UNITED STATES DISTRICT COURT EASTERN DISTRICT OF PENNSYLVANIA
August 12, 1957
David HOWATT, Maude O. Howatt
Marion B. FOLSOM, Secretary of Health, Education, and Welfare
The opinion of the court was delivered by: KIRKPATRICK
The only question before the Court on this motion for summary judgment is whether the findings of the Referee, of which the Appeals Council has denied a review, are supported by substantial evidence. The Referee's findings that the claimant's services, on which his claim is based, were in fact performed by him as an employee of his son and that the creation of the corporation was a subterfuge to evade the provisions of Section 210(a)(3) of the Social Security Act, 42 U.S.C.A. § 410(a)(3), are based upon evidence which is practically undisputed, most of it coming from the claimant himself and his son. The only dispute is as to the inferences drawn from the facts by the Referee.
'The finality of inferences and conclusions reached by (the Appeals Council) must be sustained if a substantial basis is found for them.' Thurston v. Hobby, D.C., 133 F.Supp. 205, 211. 'We think that the inferences which the Secretary thus drew were binding upon the district court. For they have the support of substantial evidence.' Livingstone v. Folsom, 3 Cir., 1956, 234 F.2d 75, 77.
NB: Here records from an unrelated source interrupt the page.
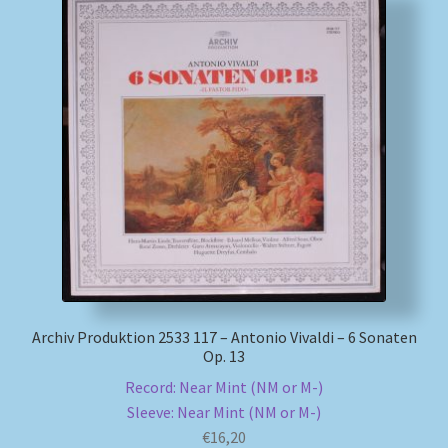
Archiv Produktion 2533 117 – Antonio Vivaldi – 6 Sonaten
Op. 13
Record: Near Mint (NM or M-)
Sleeve: Near Mint (NM or M-)
€
16,20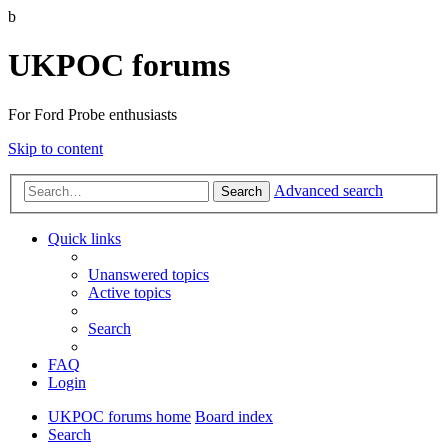
b
UKPOC forums
For Ford Probe enthusiasts
Skip to content
Advanced search
Search
Quick links
Unanswered topics
Active topics
Search
FAQ
Login
UKPOC forums home
Board index
Search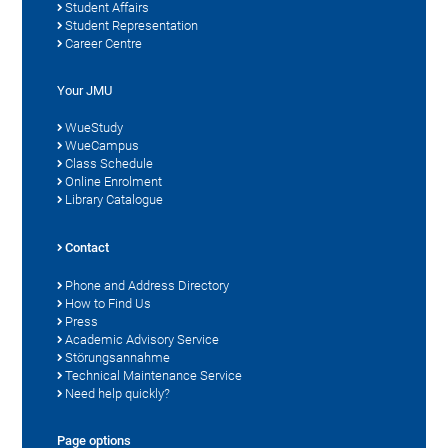
Student Affairs
Student Representation
Career Centre
Your JMU
WueStudy
WueCampus
Class Schedule
Online Enrolment
Library Catalogue
Contact
Phone and Address Directory
How to Find Us
Press
Academic Advisory Service
Störungsannahme
Technical Maintenance Service
Need help quickly?
Page options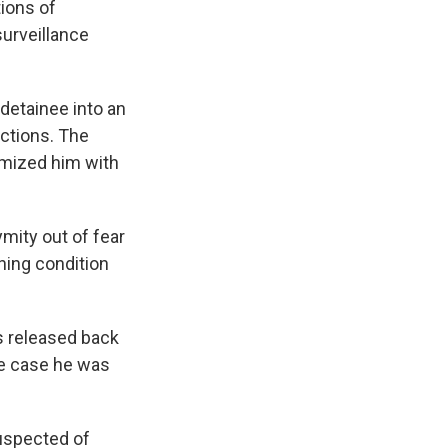
tions of
urveillance
 detainee into an
actions. The
omized him with
mity out of fear
ening condition
s released back
se case he was
suspected of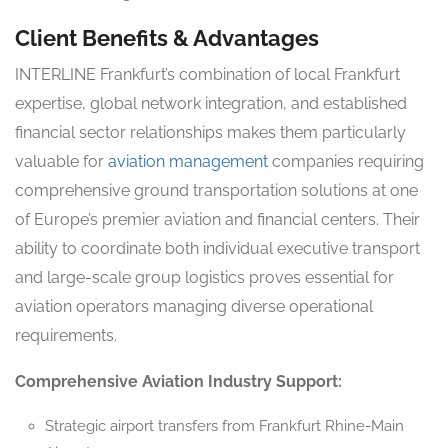
Client Benefits & Advantages
INTERLINE Frankfurt’s combination of local Frankfurt
expertise, global network integration, and established
financial sector relationships makes them particularly
valuable for
aviation management
companies requiring
comprehensive ground transportation solutions at one
of Europe’s premier aviation and financial centers. Their
ability to coordinate both individual executive transport
and large-scale group logistics proves essential for
aviation operators managing diverse operational
requirements.
Comprehensive Aviation Industry Support:
Strategic airport transfers from Frankfurt Rhine-Main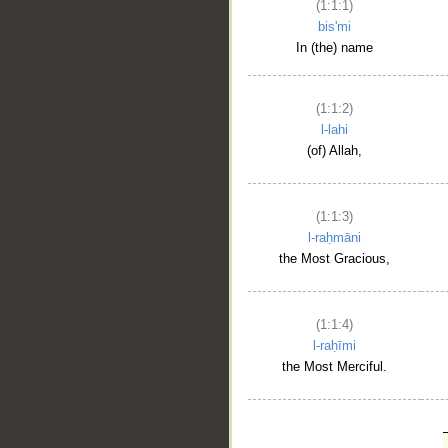
(1:1:1)
bis'mi
In (the) name
(1:1:2)
l-lahi
(of) Allah,
(1:1:3)
l-raḥmāni
the Most Gracious,
(1:1:4)
l-raḥīmi
the Most Merciful.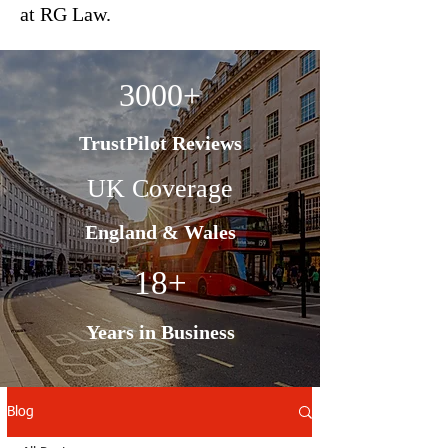
at RG Law.
3000+
TrustPilot Reviews
UK Coverage
England & Wales
18+
Years in Business
Blog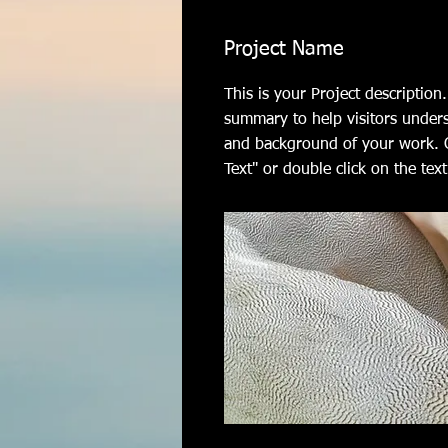
Project Name
This is your Project description.
summary to help visitors under
and background of your work. C
Text" or double click on the text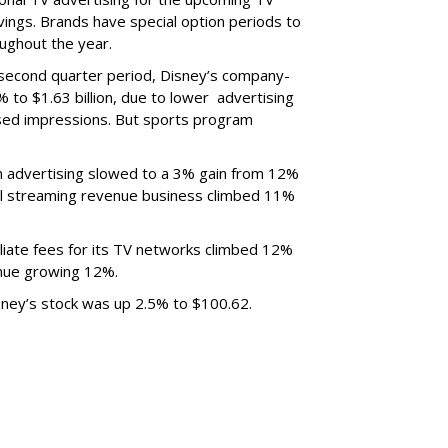
ings. Brands have special option periods to
ughout the year.
 second quarter period, Disney’s company-
 to $1.63 billion, due to lower
advertising
ased impressions.
But sports program
m advertising slowed to a 3% gain from 12%
al streaming revenue business climbed 11%
liate fees for its TV networks climbed 12%
venue growing 12%.
sney’s stock was up 2.5% to $100.62.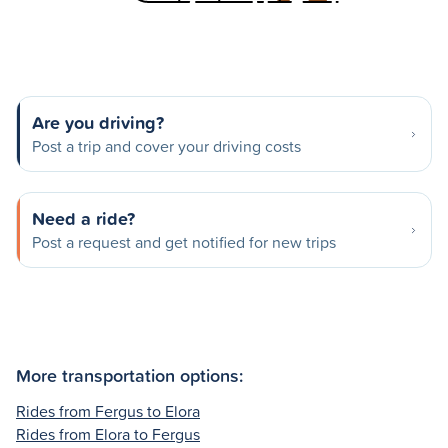
Are you driving?
Post a trip and cover your driving costs
Need a ride?
Post a request and get notified for new trips
More transportation options:
Rides from Fergus to Elora
Rides from Elora to Fergus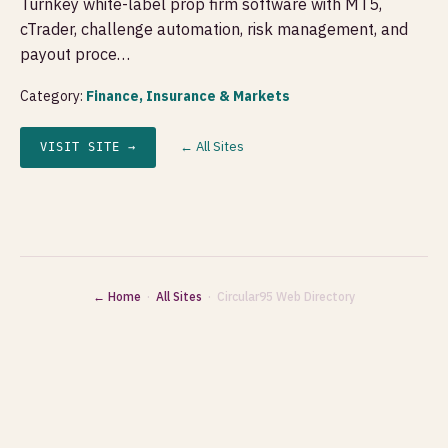
Turnkey white-label prop firm software with MT5,
cTrader, challenge automation, risk management, and
payout proce…
Category:
Finance, Insurance & Markets
← All Sites
VISIT SITE →
← Home
·
All Sites
· Circular95 Web Directory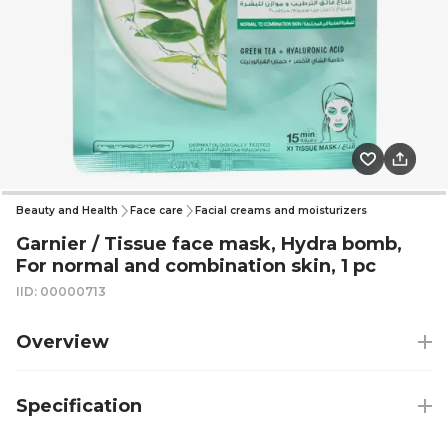
Beauty and Health
Face care
Facial creams and moisturizers
Garnier / Tissue face mask, Hydra bomb,
For normal and combination skin, 1 pc
IID: 00000713
Overview
Specification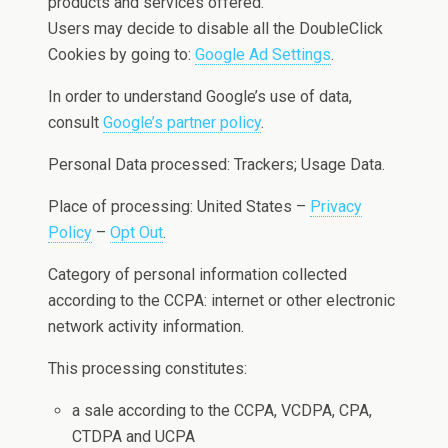
products and services offered.
Users may decide to disable all the DoubleClick
Cookies by going to:
Google Ad Settings
.
In order to understand Google’s use of data,
consult
Google’s partner policy
.
Personal Data processed: Trackers; Usage Data.
Place of processing: United States –
Privacy
Policy
–
Opt Out
.
Category of personal information collected
according to the CCPA: internet or other electronic
network activity information.
This processing constitutes:
a sale according to the CCPA, VCDPA, CPA,
CTDPA and UCPA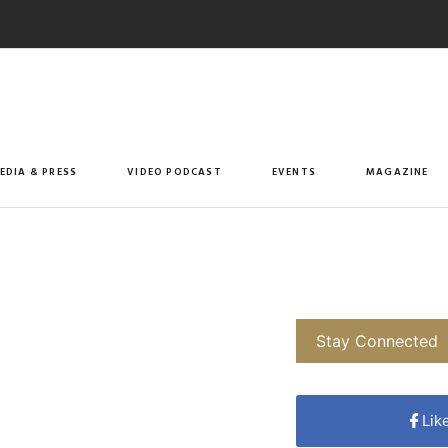
EDIA & PRESS
VIDEO PODCAST
EVENTS
MAGAZINE
Stay Connected
Lik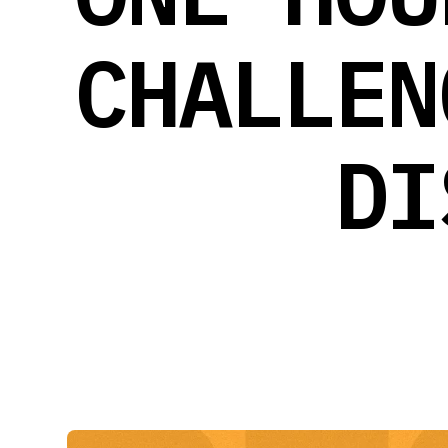
CHALLEN
DI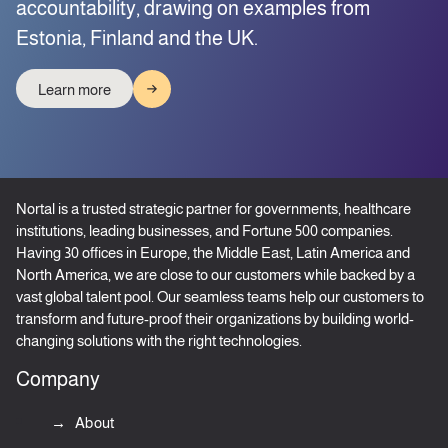
accountability, drawing on examples from
Estonia, Finland and the UK.
Learn more
Nortal is a trusted strategic partner for governments, healthcare
institutions, leading businesses, and Fortune 500 companies.
Having 30 offices in Europe, the Middle East, Latin America and
North America, we are close to our customers while backed by a
vast global talent pool. Our seamless teams help our customers to
transform and future-proof their organizations by building world-
changing solutions with the right technologies.
Company
About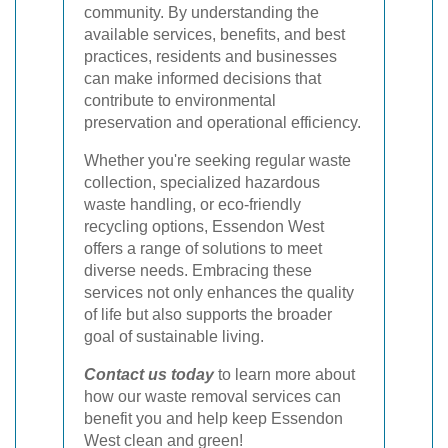
community. By understanding the
available services, benefits, and best
practices, residents and businesses
can make informed decisions that
contribute to environmental
preservation and operational efficiency.
Whether you're seeking regular waste
collection, specialized hazardous
waste handling, or eco-friendly
recycling options, Essendon West
offers a range of solutions to meet
diverse needs. Embracing these
services not only enhances the quality
of life but also supports the broader
goal of sustainable living.
Contact us today
to learn more about
how our waste removal services can
benefit you and help keep Essendon
West clean and green!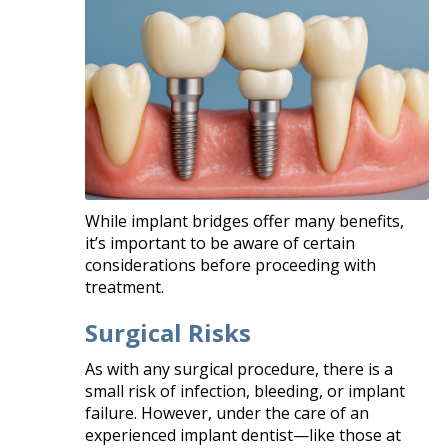
While implant bridges offer many benefits,
it’s important to be aware of certain
considerations before proceeding with
treatment.
Surgical Risks
As with any surgical procedure, there is a
small risk of infection, bleeding, or implant
failure. However, under the care of an
experienced implant dentist—like those at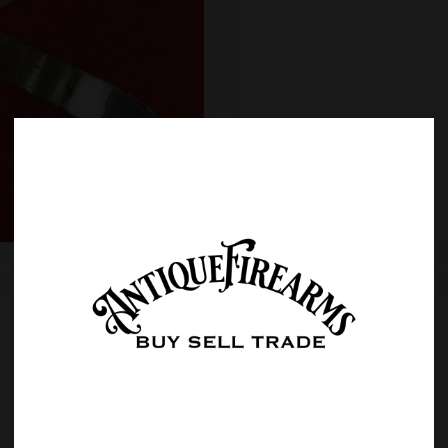
Sold
Item Details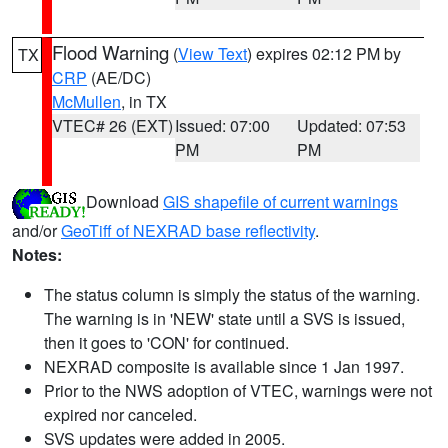
Flood Warning
(
View Text
) expires 02:12 PM by
TX
CRP
(AE/DC)
McMullen
, in TX
VTEC# 26 (EXT)
Issued: 07:00
Updated: 07:53
PM
PM
Download
GIS shapefile of current warnings
and/or
GeoTiff of NEXRAD base reflectivity
.
Notes:
The status column is simply the status of the warning.
The warning is in 'NEW' state until a SVS is issued,
then it goes to 'CON' for continued.
NEXRAD composite is available since 1 Jan 1997.
Prior to the NWS adoption of VTEC, warnings were not
expired nor canceled.
SVS updates were added in 2005.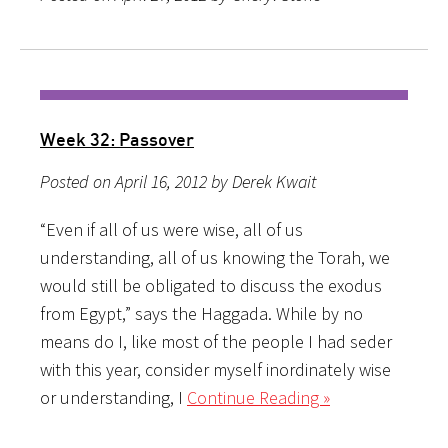
Week 32: Passover
Posted on April 16, 2012 by Derek Kwait
“Even if all of us were wise, all of us
understanding, all of us knowing the Torah, we
would still be obligated to discuss the exodus
from Egypt,” says the Haggada. While by no
means do I, like most of the people I had seder
with this year, consider myself inordinately wise
or understanding, I
Continue Reading »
Of course, the proceedings to incorporate were regular and the corporation acquired a legal existence. In that sense, it was not a sham. What the Referee found to be a sham was the asserted employment of the claimant by the corporation rather than by his son. The Referee was not bound to decide the point from what the parties said the corporation was created for or what they said they intended to do with it but was entirely justified in basing his decision on what they actually did -- namely, sell the son's apple crop and do some landscaping with his tools (both of which enterprises had been conducted by the son) and then abandon the ostensible corporate business.
There is nothing here to support the claimant's contention that the Referee's findings were not based upon substantial evidence except the existence of a legally constituted corporation which took over a part of the son's business for a short time. If this is enough, the provisions of Section 210(a)(3), excluding service performed by a person for a member of his family, might as well be repealed.
I find that the Referee's findings are supported by substantial evidence.
Judgment may be entered for the defendant.